### [Exercise brief]
Quote word for word the lines in the records that run from the line containing "Road gazes also across you." through the line containing "Get a Price/Quote", including both of those lines.

---+---

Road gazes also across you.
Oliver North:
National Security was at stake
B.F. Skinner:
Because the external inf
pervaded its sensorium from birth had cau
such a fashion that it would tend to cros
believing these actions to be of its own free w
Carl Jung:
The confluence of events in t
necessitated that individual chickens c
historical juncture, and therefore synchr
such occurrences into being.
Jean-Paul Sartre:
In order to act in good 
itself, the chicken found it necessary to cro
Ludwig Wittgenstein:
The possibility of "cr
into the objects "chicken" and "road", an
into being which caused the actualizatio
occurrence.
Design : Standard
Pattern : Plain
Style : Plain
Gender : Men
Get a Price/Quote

---+---

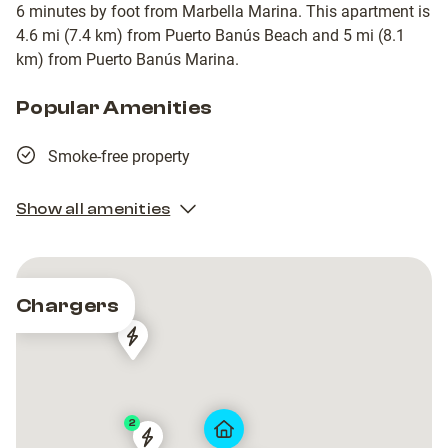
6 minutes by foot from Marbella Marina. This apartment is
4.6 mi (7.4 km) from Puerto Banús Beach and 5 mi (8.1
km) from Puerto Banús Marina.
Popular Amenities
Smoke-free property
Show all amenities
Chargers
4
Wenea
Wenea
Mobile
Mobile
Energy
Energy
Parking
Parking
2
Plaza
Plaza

---+---

### [Reply]
Road gazes also across you.
Oliver North:
National Security was at stake
B.F. Skinner:
Because the external inf
pervaded its sensorium from birth had cau
such a fashion that it would tend to cros
believing these actions to be of its own free w
Carl Jung:
The confluence of events in t
necessitated that individual chickens c
historical juncture, and therefore synchr
such occurrences into being.
Jean-Paul Sartre:
In order to act in good 
itself, the chicken found it necessary to cro
Ludwig Wittgenstein:
The possibility of "cr
into the objects "chicken" and "road", an
into being which caused the actualizatio
occurrence.
Design : Standard
Pattern : Plain
Style : Plain
Gender : Men
Get a Price/Quote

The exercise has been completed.